A majority of assets seized by Minnesota police are worth less than $1,500, according to a report out this week by the Minnesota Office of the State Auditor. They contribute little to public safety department budgets as a result but come at sometimes great expense to their original owners.

“In somebody’s life, $100, $1,500 could make a big difference,” State Auditor Julie Blaha said.

The new report focuses on a law enforcement practice known as civil asset forfeiture that allows the police to seize property, including cash, that they suspect is being used or was obtained in a criminal manner. Individuals can be made to “forfeit” their property — which the police can then keep and even sell — without being arrested.
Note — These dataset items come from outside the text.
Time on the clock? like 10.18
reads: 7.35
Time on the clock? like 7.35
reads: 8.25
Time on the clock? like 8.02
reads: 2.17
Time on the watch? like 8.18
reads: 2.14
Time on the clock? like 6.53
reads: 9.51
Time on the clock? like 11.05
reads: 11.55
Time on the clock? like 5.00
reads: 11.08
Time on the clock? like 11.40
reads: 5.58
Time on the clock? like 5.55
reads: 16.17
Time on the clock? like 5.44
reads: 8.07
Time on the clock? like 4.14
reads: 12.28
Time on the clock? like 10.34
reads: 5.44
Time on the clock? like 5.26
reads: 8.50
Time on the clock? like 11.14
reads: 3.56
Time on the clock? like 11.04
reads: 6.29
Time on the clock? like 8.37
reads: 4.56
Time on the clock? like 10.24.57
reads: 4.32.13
The practice has been legal in Minnesota since 1971 and was intended to help break apart criminal enterprises. Criminal justice reform advocates have criticized it in recent years for what they say is a potential for abuse, and for the legal costs and other hurdles associated with getting one’s property back.
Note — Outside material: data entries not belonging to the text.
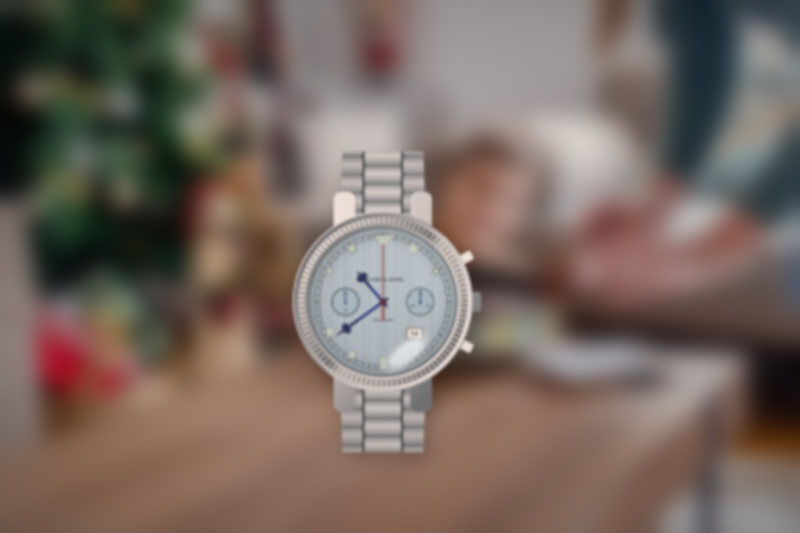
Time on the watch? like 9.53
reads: 10.39
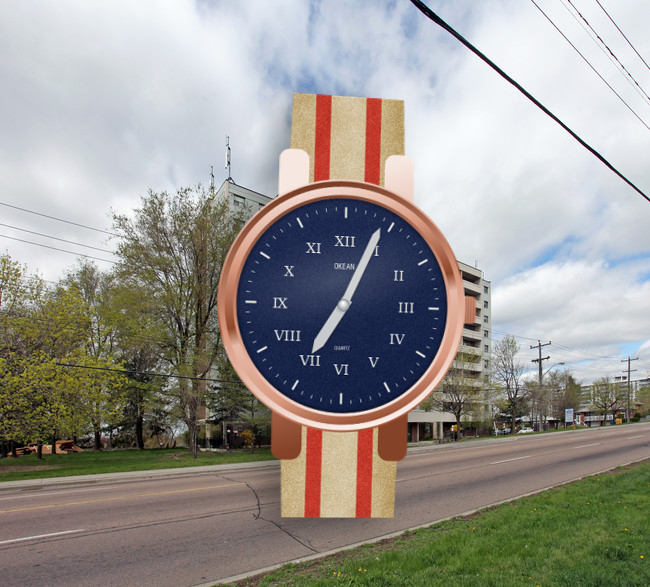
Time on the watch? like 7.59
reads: 7.04
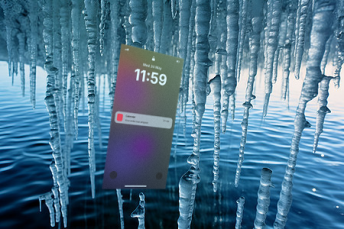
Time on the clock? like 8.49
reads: 11.59
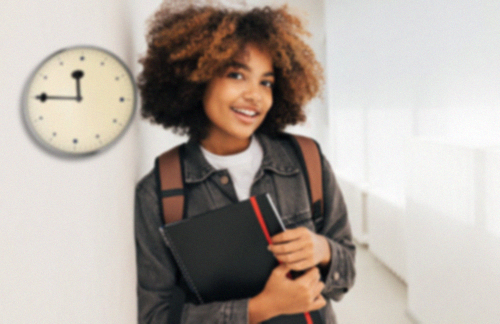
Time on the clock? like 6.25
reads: 11.45
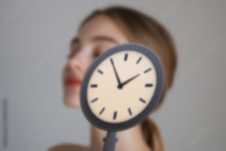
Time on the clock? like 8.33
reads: 1.55
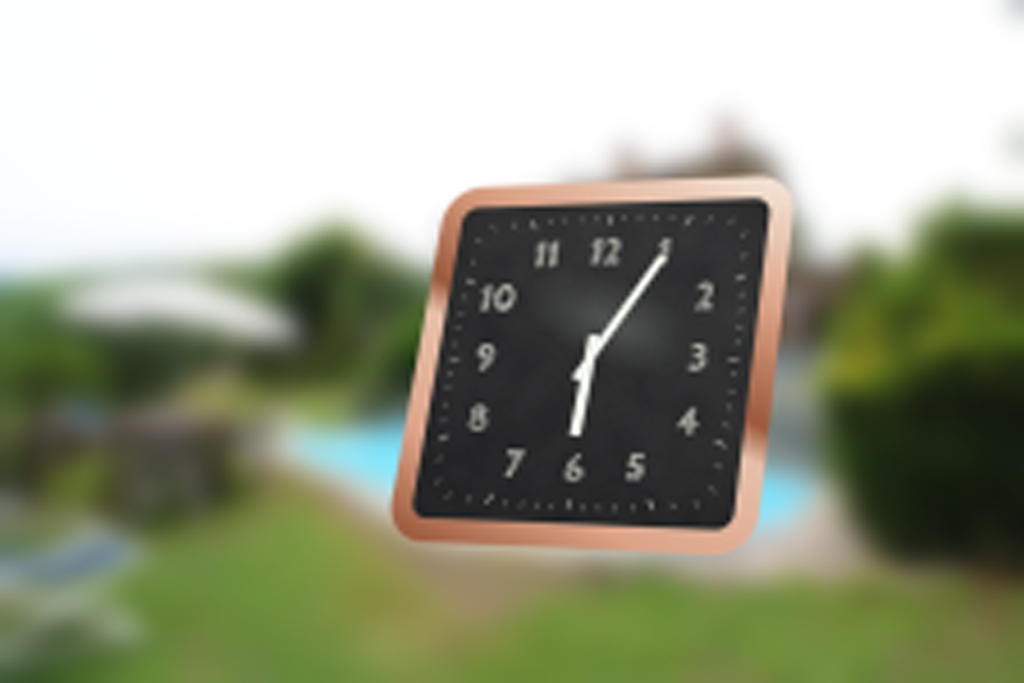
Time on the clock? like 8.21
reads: 6.05
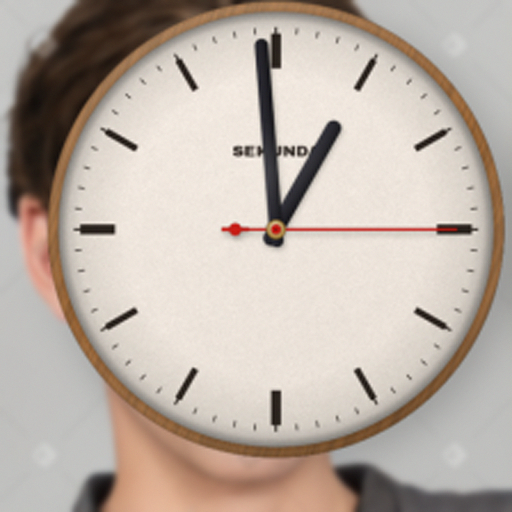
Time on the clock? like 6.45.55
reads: 12.59.15
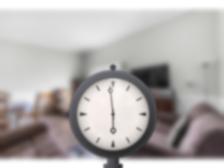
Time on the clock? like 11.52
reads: 5.59
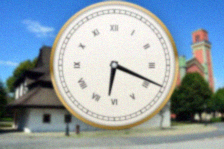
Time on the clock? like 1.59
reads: 6.19
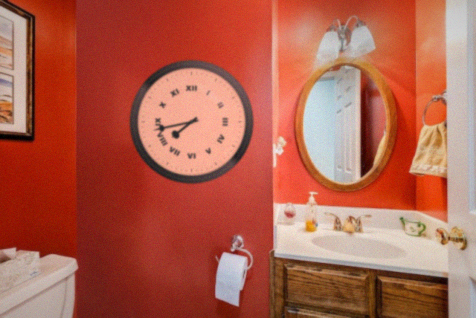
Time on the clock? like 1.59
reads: 7.43
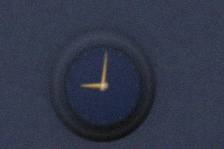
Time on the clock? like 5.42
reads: 9.01
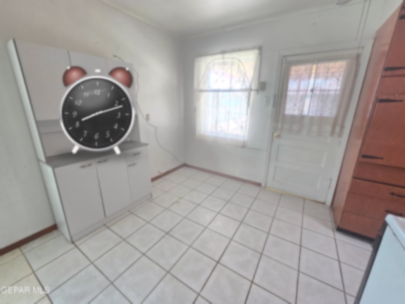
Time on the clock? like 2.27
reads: 8.12
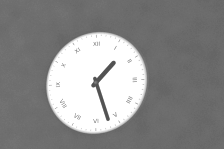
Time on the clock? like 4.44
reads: 1.27
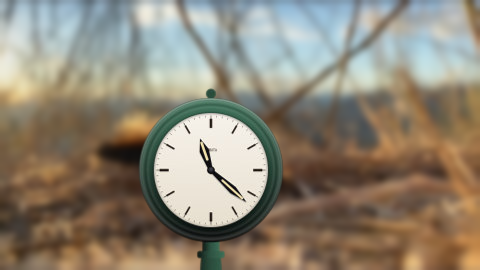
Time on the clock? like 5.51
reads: 11.22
Findings from the report, Blaha said, could support recent legislation aimed at banning the forfeiture of small-dollar items. In Minnesota, forfeitures brought in net of approximately $7.5 million in 2019, according to the auditor’s report.
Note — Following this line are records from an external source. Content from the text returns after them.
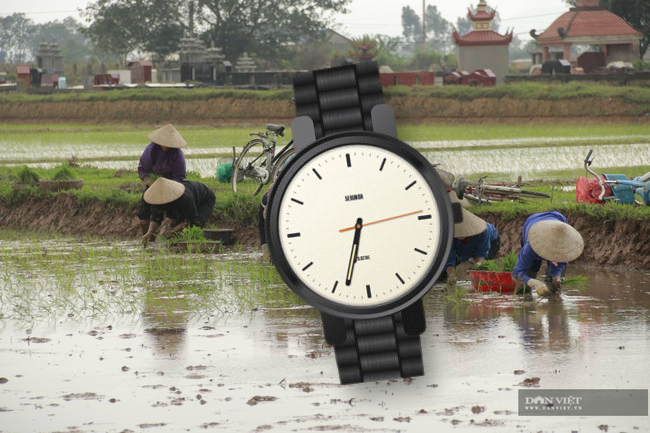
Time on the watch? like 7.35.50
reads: 6.33.14
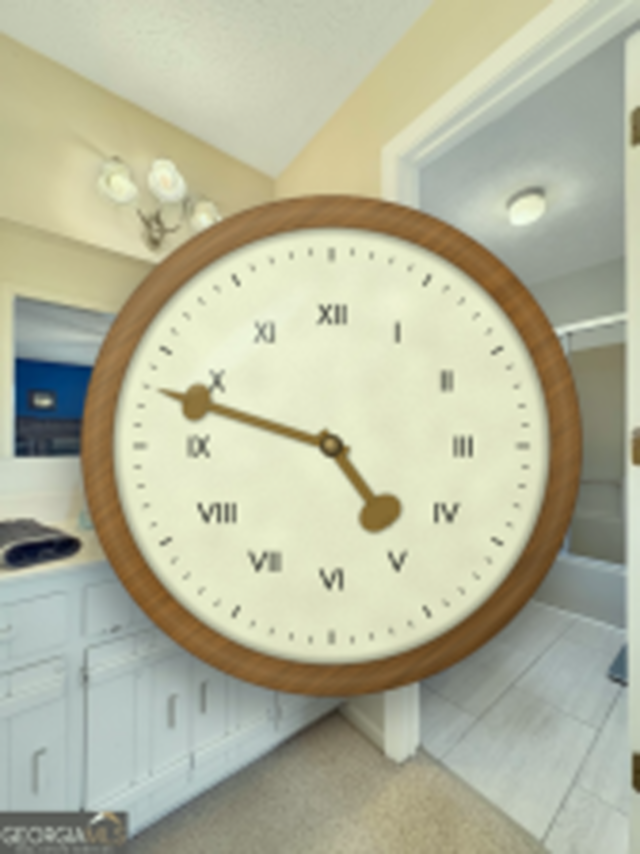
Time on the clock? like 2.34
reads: 4.48
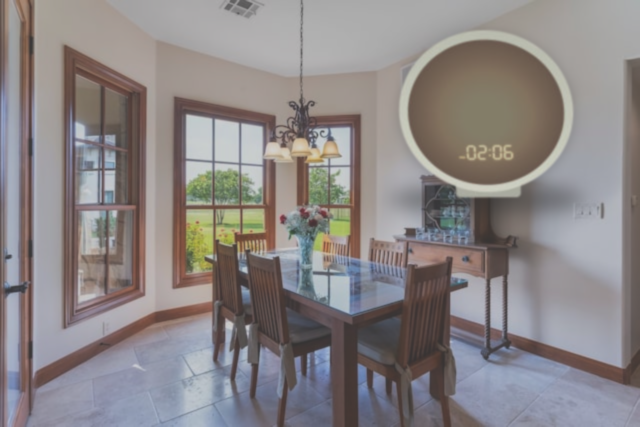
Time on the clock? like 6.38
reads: 2.06
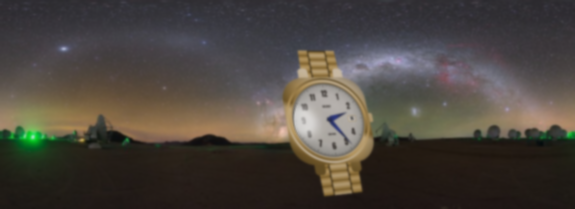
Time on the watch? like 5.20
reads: 2.24
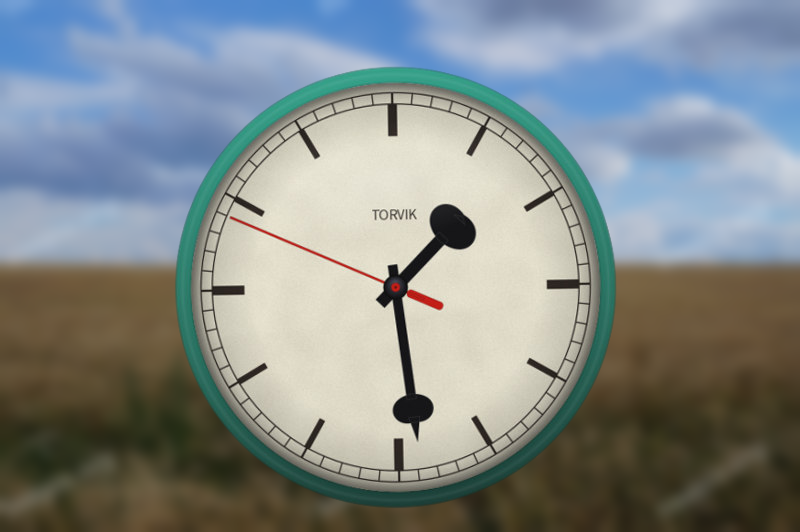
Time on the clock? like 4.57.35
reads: 1.28.49
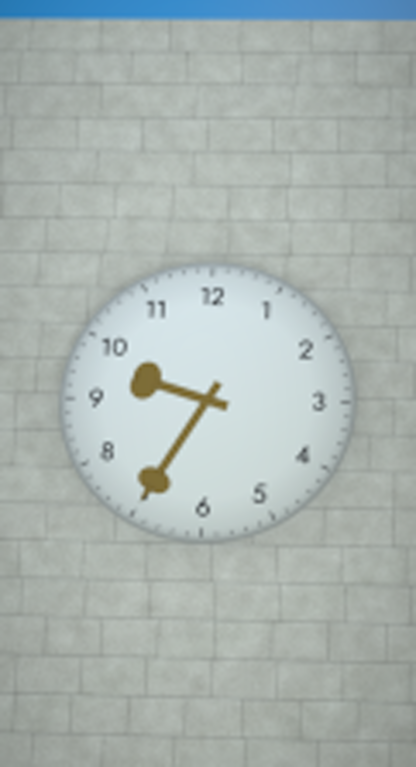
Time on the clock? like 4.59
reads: 9.35
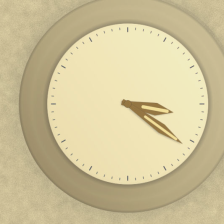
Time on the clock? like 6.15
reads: 3.21
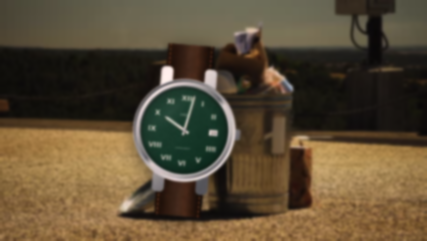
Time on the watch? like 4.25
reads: 10.02
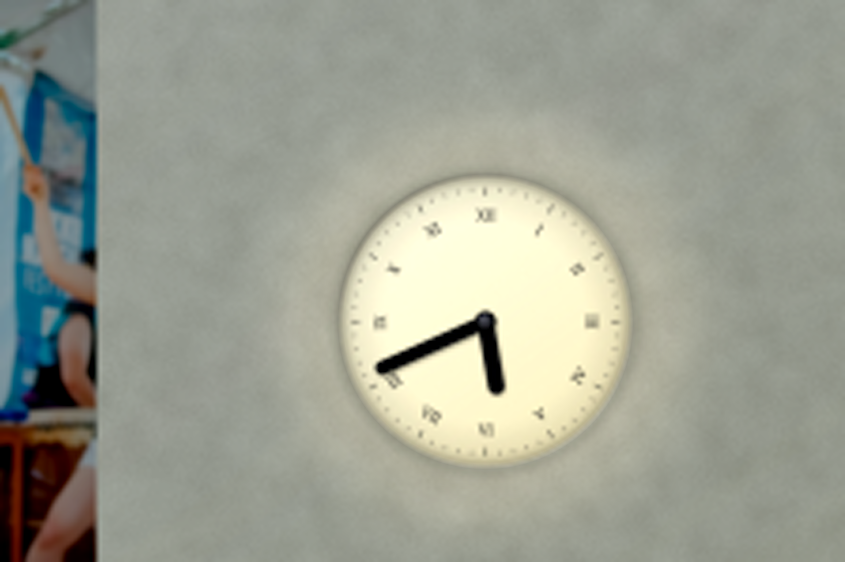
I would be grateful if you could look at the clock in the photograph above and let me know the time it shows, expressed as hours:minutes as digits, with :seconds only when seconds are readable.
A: 5:41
Approximately $1.5 million of that came from forfeitures of $1,500 or less, the loss of which Blaha said Minnesota could afford should it ban small-dollar forfeitures.

“That has a much bigger effect on an individual,” she said, noting the average for forfeitures is $500. “That may be the difference this month between making rent and slipping into homelessness.”

The most common offenses that resulted in civil asset forfeiture in Minnesota last year were for driving under the influence or were related to illegal drugs.

A total of 317 law enforcement agencies in Minnesota completed approximately 7,700 forfeitures last year, down from the roughly 8,000 completed in 2018.

Vehicles accounted for 65 percent of property seized in 2019, according to the report. Cash made up approximately 25 percent of last year’s seizures, with firearms and other property making up an additional 9 percent and 1 percent, respectively.